Scenario B preserves the integrity of both legal and scientific institutions. Courts focus on their core competency of applying established law to clear facts, while scientific institutions maintain responsibility for evaluating evidence and establishing consensus. Legal precedents reflect scientific understanding rather than litigation strategy.

The economic implications diverge sharply. Scenario A creates massive transaction costs as companies and advocacy groups battle over scientific questions in courtrooms designed for other purposes. Scenario B reduces these costs while channeling resources toward actual solutions.

Where We Stand Today: Warning Signs

Current trends suggest America is drifting toward Scenario A. With 55% of plastics cases filed in federal courts and 22% in California, a small number of judges are effectively setting national science policy through individual rulings (Plastics Litigation Tracker, 2025). These decisions often lack the scientific input necessary for sound conclusions.

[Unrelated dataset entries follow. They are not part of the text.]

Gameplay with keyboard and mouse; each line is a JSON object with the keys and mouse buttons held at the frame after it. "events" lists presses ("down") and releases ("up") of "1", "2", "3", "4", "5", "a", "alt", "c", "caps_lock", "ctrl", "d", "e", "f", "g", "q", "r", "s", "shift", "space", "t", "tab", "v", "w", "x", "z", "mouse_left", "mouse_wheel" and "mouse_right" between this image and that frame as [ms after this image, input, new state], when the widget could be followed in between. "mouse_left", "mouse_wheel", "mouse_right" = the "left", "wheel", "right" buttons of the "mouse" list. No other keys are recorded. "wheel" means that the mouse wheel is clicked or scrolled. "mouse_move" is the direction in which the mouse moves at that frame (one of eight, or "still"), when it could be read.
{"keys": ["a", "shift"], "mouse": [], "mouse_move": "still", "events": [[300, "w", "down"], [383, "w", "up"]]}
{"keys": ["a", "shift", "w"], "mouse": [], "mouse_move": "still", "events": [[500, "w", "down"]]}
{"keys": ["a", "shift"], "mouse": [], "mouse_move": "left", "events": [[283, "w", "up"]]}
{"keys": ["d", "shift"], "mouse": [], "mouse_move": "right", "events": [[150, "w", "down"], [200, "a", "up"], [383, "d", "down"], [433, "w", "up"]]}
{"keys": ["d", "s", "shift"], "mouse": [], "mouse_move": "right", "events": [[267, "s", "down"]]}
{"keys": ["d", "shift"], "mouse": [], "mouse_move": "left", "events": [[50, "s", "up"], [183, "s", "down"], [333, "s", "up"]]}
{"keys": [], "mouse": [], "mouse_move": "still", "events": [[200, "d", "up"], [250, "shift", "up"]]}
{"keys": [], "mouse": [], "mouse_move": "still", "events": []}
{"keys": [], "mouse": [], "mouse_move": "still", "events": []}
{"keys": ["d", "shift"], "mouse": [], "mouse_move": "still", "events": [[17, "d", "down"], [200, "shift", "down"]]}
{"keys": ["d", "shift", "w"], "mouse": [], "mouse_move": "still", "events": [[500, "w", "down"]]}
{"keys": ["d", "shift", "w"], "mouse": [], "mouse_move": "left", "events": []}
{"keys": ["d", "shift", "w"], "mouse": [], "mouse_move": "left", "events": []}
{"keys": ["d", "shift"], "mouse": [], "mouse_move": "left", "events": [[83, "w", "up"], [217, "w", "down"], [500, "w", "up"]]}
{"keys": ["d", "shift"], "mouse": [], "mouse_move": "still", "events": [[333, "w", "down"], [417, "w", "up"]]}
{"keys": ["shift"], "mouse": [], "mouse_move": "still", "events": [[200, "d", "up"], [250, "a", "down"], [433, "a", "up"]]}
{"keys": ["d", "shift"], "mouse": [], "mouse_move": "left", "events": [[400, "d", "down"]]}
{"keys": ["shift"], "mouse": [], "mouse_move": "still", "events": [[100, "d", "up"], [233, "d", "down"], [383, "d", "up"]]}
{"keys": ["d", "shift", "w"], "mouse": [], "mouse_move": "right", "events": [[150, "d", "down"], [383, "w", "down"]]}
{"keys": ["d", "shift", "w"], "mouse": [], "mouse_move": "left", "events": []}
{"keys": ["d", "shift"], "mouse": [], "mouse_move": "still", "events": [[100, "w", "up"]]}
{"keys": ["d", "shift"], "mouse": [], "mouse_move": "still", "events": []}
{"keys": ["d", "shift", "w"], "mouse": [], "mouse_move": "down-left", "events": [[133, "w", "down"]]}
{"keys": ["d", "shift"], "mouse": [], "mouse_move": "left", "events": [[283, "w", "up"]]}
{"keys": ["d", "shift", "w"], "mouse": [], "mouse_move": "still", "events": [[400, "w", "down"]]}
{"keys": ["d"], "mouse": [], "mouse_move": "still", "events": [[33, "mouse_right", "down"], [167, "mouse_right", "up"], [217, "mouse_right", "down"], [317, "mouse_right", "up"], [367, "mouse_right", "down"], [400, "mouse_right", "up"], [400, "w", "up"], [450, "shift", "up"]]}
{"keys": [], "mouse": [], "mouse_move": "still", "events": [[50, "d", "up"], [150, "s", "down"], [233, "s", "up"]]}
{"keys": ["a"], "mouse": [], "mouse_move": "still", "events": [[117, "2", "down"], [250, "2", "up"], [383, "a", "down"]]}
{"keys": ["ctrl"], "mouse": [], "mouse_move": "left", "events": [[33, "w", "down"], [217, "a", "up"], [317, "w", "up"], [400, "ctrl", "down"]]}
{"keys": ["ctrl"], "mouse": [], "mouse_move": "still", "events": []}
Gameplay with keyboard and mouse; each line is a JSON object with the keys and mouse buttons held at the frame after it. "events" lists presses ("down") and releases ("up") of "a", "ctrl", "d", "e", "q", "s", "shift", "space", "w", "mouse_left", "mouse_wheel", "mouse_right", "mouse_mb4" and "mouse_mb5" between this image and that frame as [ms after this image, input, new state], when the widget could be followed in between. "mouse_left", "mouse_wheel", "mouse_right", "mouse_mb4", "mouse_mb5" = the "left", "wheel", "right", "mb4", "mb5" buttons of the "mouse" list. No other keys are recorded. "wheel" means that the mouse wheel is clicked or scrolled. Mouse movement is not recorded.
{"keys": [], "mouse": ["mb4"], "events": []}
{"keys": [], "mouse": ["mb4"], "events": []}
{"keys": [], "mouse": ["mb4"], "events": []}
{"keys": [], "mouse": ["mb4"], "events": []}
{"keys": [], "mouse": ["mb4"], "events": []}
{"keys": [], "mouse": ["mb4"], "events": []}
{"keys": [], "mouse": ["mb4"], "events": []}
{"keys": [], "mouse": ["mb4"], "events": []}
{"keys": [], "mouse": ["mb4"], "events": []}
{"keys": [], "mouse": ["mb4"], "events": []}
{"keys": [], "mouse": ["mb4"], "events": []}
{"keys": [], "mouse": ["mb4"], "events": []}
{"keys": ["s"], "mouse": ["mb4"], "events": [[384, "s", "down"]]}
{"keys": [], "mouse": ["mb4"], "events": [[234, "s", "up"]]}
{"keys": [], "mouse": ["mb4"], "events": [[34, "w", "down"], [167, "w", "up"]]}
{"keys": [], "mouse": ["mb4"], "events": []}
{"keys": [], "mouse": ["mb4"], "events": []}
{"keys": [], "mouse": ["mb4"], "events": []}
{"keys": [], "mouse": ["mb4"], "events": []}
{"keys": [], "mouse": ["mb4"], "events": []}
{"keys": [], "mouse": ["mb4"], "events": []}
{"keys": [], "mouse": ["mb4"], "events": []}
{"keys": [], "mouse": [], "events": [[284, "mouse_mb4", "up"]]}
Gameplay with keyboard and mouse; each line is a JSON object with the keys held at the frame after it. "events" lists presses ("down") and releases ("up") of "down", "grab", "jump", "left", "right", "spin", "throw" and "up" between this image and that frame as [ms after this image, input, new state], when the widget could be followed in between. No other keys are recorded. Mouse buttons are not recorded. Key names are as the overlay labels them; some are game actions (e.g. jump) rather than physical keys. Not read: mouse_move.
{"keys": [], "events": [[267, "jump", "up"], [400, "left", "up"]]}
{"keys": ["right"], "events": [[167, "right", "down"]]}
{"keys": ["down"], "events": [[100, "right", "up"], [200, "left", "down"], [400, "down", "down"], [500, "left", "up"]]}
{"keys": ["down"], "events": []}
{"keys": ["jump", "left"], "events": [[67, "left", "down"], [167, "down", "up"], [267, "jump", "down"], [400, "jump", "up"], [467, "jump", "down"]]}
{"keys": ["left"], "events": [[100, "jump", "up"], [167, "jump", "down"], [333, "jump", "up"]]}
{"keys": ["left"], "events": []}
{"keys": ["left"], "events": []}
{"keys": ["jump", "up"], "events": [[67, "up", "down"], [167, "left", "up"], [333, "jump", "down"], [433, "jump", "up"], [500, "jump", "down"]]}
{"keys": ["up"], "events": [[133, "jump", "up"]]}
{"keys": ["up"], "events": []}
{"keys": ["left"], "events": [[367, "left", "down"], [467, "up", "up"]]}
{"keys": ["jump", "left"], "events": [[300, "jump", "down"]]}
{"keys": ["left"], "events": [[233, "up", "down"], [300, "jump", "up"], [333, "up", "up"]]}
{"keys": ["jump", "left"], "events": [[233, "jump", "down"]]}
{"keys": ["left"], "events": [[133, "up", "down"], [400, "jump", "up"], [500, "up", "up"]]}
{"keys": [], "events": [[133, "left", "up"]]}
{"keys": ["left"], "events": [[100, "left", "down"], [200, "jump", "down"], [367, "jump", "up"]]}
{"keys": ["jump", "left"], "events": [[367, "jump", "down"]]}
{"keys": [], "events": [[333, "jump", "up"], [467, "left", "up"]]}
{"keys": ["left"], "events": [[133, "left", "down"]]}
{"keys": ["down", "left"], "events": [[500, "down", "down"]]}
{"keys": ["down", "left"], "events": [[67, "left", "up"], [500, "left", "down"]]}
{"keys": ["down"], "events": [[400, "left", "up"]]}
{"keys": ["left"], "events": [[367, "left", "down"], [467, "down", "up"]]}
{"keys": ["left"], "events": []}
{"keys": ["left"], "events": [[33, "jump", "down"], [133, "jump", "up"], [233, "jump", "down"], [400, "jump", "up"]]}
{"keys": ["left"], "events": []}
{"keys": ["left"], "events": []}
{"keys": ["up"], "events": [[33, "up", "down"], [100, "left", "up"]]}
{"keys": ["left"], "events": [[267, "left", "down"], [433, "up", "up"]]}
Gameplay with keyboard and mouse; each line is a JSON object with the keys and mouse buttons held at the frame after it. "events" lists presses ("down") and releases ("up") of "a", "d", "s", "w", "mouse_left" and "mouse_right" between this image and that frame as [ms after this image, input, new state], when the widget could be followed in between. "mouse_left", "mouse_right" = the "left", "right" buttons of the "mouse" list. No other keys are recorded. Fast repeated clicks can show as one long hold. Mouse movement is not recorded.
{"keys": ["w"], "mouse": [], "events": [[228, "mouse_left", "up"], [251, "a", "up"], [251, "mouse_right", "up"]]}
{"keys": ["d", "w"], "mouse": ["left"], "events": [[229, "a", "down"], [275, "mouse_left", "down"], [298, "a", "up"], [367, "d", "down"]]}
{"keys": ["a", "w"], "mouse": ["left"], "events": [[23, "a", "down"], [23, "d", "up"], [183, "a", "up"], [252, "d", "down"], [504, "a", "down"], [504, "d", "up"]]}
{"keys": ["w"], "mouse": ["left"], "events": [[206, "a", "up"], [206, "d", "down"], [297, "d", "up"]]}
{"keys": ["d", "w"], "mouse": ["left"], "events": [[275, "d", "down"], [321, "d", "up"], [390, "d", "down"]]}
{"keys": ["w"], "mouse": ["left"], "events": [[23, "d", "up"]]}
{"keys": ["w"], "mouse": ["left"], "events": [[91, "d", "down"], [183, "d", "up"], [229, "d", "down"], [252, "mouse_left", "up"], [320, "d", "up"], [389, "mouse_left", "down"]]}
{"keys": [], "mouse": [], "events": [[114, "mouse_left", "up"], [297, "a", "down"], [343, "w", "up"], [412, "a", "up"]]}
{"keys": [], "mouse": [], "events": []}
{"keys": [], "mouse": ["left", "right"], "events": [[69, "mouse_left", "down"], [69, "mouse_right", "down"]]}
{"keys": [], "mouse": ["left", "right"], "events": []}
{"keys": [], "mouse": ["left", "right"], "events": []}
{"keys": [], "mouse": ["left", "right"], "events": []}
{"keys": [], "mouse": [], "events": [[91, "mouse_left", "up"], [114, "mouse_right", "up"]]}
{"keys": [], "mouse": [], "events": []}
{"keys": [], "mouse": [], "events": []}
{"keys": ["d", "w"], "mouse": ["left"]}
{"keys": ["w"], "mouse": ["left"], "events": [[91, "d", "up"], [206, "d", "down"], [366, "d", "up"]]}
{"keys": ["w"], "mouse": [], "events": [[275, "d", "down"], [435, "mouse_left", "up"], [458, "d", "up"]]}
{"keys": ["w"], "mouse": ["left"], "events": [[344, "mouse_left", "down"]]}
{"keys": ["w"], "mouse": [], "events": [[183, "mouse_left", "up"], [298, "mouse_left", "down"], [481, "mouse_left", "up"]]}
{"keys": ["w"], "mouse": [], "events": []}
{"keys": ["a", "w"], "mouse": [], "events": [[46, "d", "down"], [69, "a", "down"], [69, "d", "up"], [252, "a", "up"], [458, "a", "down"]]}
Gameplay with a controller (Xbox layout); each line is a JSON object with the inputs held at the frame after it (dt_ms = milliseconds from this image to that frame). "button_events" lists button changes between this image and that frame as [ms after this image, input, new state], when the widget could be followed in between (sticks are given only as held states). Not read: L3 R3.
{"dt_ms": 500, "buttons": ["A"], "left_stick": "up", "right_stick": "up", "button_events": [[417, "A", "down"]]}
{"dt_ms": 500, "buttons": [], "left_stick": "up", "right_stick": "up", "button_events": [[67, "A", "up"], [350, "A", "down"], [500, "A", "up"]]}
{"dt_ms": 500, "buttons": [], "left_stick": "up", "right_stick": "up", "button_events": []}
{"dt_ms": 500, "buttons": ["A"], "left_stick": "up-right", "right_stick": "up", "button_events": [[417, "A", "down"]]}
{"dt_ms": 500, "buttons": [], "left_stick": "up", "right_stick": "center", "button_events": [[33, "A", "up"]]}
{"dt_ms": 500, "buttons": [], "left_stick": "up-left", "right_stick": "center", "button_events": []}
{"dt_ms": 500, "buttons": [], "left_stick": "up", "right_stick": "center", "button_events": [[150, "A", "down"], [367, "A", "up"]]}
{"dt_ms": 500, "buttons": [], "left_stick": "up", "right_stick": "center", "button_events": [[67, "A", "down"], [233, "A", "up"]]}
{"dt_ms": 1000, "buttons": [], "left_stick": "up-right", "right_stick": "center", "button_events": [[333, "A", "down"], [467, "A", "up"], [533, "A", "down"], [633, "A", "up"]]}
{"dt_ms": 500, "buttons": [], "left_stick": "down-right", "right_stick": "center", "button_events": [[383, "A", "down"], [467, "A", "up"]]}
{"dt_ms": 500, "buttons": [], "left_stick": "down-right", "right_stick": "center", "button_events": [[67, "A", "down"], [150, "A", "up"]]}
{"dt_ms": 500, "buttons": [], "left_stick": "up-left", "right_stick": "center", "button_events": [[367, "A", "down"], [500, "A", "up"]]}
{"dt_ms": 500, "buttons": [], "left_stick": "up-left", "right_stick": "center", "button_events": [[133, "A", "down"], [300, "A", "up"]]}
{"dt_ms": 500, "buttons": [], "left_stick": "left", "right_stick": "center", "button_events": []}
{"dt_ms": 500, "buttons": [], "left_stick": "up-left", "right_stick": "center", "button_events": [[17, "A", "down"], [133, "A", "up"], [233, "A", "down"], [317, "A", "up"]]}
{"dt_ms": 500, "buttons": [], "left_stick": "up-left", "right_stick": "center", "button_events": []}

The case outcomes reveal the problem’s scope. Of tracked cases, 19% remain pending, 36% have closed, and 18% settled—often without establishing clear scientific principles. This pattern leaves fundamental questions unresolved while consuming enormous resources.

Industry responses increasingly prioritize legal defensibility over scientific merit. Environmental groups focus on winnable cases rather than the most environmentally significant issues. Researchers gravitate toward litigation-relevant topics regardless of their scientific importance.

The Path Forward: Choosing Our Future

The choice between these Americas isn’t predetermined. Courts could demand higher scientific standards before accepting expert testimony. Legal frameworks could be updated to better accommodate scientific uncertainty. Independent scientific advisory panels could provide courts with objective assessments.

Professional scientific societies could establish clearer standards for litigation-related research. Companies could commit to following established scientific protocols rather than purely defensive strategies. Environmental groups could prioritize scientific integrity alongside advocacy goals.

The stakes extend beyond plastics. The precedents being set will influence how courts handle emerging technologies, environmental challenges, and public health issues for decades. If we allow litigation to become the primary mechanism for resolving scientific questions, we risk creating a system that prioritizes legal victories over factual accuracy.

The litigation-driven approach effectively transfers complex scientific decision-making to institutions designed for adversarial fact-finding rather than collaborative knowledge-building. This misalignment between institutional design and task requirements creates inefficiencies that may ultimately undermine both environmental progress and scientific integrity.

The two Americas aren’t just possible futures—they’re emerging realities. The path we choose will determine whether science serves justice or becomes subservient to it.


This concludes our four-part series examining the current landscape of plastics litigation in America. The Center for Truth in Science is committed to promoting evidence-based solutions to complex challenges at the intersection of science, justice, and the economy.

References

Mayor and City Council of Baltimore v. Pepsico, Inc., et al., No. C-24-CV-24-001003 (Cir. Ct. Balt. Cty. filed 2024).
Miller et al. v. Handi-Craft Company Inc., No. 4:24-cv-03782 (N.D. Cal. filed 2024).
Plastics Litigation Tracker. (2025). State Impact Center. https://plasticslitigationtracker.org/ (accessed June 2025).
Sierra Club, Inc. et al. v. Exxon Mobil Corporation et al., No. 3:24-cv-07288 (N.D. Cal. removed 2024).